▶ _EXERCISE GOAL_: Run through the data and copy out every line that mentions the word "place".

[Collected data]
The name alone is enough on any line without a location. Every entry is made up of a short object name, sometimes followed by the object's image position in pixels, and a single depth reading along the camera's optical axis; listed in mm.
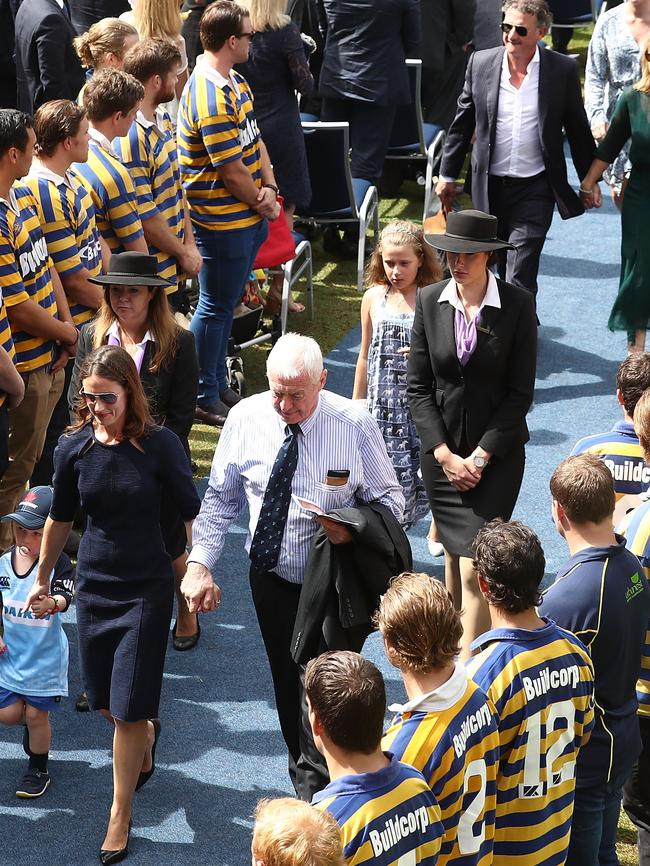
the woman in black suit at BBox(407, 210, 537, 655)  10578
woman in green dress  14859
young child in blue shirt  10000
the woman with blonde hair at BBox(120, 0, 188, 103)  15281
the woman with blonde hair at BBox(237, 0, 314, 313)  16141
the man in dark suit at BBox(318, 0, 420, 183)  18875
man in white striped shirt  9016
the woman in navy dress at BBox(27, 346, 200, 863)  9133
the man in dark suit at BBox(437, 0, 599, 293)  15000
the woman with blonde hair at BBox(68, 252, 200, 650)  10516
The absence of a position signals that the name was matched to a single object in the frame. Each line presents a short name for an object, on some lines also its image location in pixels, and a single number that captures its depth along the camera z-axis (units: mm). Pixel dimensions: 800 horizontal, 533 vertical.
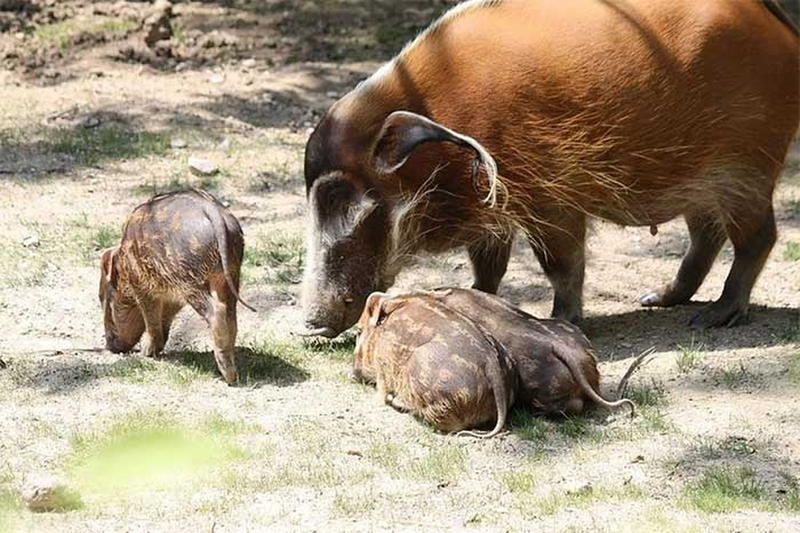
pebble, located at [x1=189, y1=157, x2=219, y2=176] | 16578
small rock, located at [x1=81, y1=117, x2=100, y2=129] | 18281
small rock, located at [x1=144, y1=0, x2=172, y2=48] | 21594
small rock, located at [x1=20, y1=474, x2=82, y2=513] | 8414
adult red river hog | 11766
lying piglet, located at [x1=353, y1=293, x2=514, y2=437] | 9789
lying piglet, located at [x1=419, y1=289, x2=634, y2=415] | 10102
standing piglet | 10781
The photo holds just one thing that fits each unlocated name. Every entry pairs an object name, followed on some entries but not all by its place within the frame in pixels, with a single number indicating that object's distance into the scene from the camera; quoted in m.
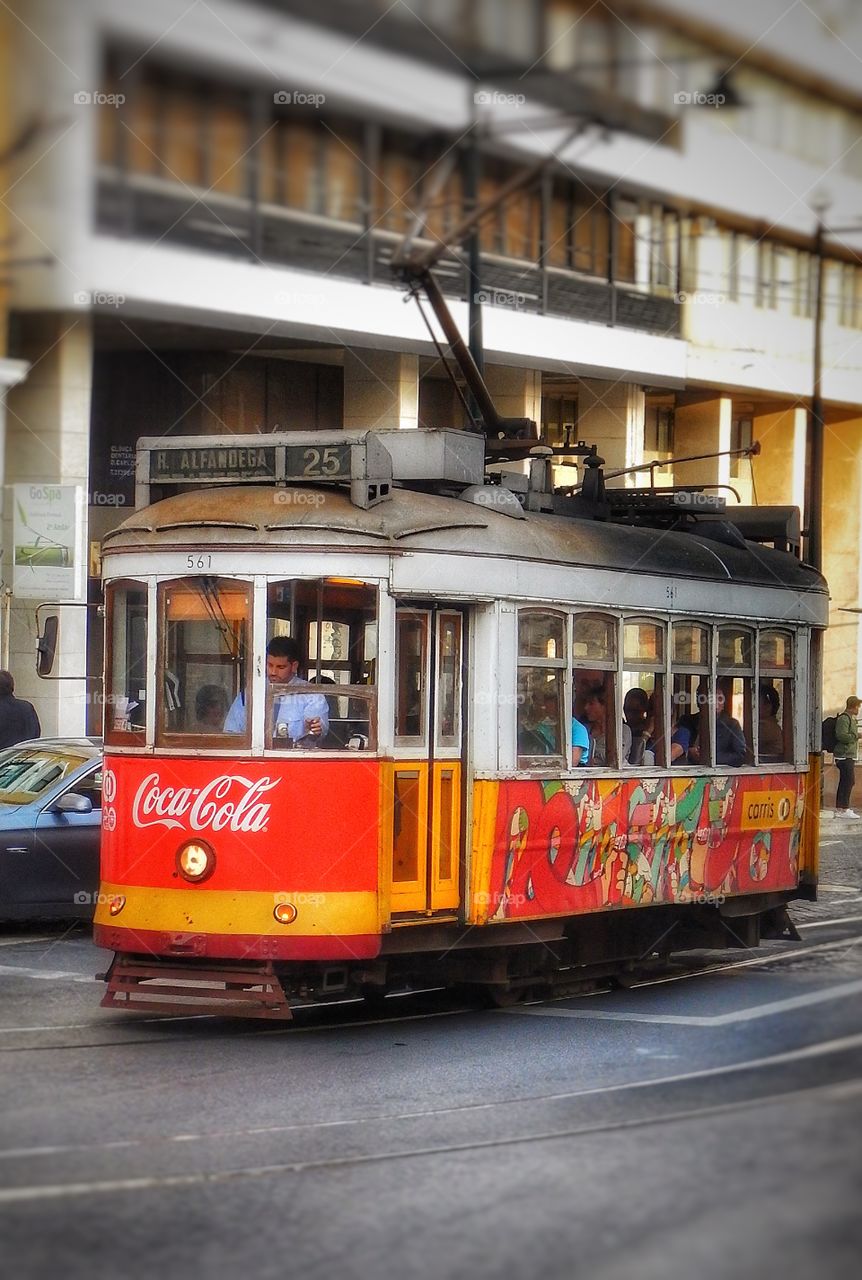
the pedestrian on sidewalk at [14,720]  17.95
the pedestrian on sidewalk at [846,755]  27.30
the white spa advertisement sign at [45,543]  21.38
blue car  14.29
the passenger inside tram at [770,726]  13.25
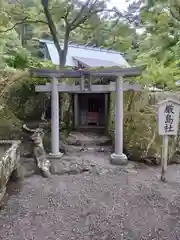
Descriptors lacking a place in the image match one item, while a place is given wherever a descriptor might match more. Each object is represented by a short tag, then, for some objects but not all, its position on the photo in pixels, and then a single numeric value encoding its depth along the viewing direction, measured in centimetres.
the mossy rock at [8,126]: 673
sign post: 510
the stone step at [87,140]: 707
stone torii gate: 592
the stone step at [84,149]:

▶ _OUTPUT FOR THIS TASK_:
The photo holds just one thing that fits each unlocated name. Every entry pairs an object name, followed on some entries but not all by its place within the frame in pixels, with a single number indicating that object's distance into the scene from the camera; quoted in m.
Descriptors lacking a place in the image match one item, while a place is given wherever a descriptor might match more. Each object is represented by a short tag, then, for some objects but not all, its position on the photo in pixels, and then a single numeric value encoding its depth along the viewing direction, measured in centimetres.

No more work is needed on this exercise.